Aim of the exercise — Restate all of the data precisely, omitting nothing.

Source material —
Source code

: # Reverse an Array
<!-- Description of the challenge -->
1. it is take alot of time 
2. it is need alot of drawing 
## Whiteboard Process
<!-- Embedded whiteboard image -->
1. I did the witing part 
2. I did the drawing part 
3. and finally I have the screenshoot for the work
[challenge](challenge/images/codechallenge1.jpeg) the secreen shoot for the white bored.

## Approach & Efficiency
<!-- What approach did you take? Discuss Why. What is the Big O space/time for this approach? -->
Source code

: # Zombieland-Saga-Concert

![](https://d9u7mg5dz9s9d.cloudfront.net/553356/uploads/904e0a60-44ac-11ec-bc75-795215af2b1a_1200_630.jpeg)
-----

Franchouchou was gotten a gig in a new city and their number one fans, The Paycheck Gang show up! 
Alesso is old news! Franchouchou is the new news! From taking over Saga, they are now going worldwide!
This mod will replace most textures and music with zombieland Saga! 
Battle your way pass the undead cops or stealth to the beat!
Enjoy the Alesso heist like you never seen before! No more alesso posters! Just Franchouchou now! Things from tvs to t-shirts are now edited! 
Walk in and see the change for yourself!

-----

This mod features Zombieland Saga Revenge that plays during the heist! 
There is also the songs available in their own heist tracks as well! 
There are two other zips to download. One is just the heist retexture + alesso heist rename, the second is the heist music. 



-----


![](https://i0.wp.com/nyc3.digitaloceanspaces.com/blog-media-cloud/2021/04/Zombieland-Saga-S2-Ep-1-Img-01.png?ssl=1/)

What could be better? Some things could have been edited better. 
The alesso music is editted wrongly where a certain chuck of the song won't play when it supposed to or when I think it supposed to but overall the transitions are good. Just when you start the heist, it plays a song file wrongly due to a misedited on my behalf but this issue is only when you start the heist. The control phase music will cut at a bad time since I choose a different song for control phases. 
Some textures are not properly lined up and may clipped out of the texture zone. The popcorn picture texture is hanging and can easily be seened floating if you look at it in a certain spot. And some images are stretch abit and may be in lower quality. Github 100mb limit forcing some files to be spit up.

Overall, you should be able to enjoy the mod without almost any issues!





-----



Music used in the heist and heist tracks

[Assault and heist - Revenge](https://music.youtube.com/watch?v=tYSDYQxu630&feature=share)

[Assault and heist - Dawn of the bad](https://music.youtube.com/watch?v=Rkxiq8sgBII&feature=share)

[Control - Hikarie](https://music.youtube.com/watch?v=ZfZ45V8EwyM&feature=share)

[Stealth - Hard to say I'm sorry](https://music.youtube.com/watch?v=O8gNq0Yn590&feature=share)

Finished exercise —
Source code

: # Reverse an Array
<!-- Description of the challenge -->
1. it is take alot of time 
2. it is need alot of drawing 
## Whiteboard Process
<!-- Embedded whiteboard image -->
1. I did the witing part 
2. I did the drawing part 
3. and finally I have the screenshoot for the work
[challenge](challenge/images/codechallenge1.jpeg) the secreen shoot for the white bored.

## Approach & Efficiency
<!-- What approach did you take? Discuss Why. What is the Big O space/time for this approach? -->
Source code

: # Zombieland-Saga-Concert

![](https://d9u7mg5dz9s9d.cloudfront.net/553356/uploads/904e0a60-44ac-11ec-bc75-795215af2b1a_1200_630.jpeg)
-----

Franchouchou was gotten a gig in a new city and their number one fans, The Paycheck Gang show up! 
Alesso is old news! Franchouchou is the new news! From taking over Saga, they are now going worldwide!
This mod will replace most textures and music with zombieland Saga! 
Battle your way pass the undead cops or stealth to the beat!
Enjoy the Alesso heist like you never seen before! No more alesso posters! Just Franchouchou now! Things from tvs to t-shirts are now edited! 
Walk in and see the change for yourself!

-----

This mod features Zombieland Saga Revenge that plays during the heist! 
There is also the songs available in their own heist tracks as well! 
There are two other zips to download. One is just the heist retexture + alesso heist rename, the second is the heist music. 



-----


![](https://i0.wp.com/nyc3.digitaloceanspaces.com/blog-media-cloud/2021/04/Zombieland-Saga-S2-Ep-1-Img-01.png?ssl=1/)

What could be better? Some things could have been edited better. 
The alesso music is editted wrongly where a certain chuck of the song won't play when it supposed to or when I think it supposed to but overall the transitions are good. Just when you start the heist, it plays a song file wrongly due to a misedited on my behalf but this issue is only when you start the heist. The control phase music will cut at a bad time since I choose a different song for control phases. 
Some textures are not properly lined up and may clipped out of the texture zone. The popcorn picture texture is hanging and can easily be seened floating if you look at it in a certain spot. And some images are stretch abit and may be in lower quality. Github 100mb limit forcing some files to be spit up.

Overall, you should be able to enjoy the mod without almost any issues!





-----



Music used in the heist and heist tracks

[Assault and heist - Revenge](https://music.youtube.com/watch?v=tYSDYQxu630&feature=share)

[Assault and heist - Dawn of the bad](https://music.youtube.com/watch?v=Rkxiq8sgBII&feature=share)

[Control - Hikarie](https://music.youtube.com/watch?v=ZfZ45V8EwyM&feature=share)

[Stealth - Hard to say I'm sorry](https://music.youtube.com/watch?v=O8gNq0Yn590&feature=share)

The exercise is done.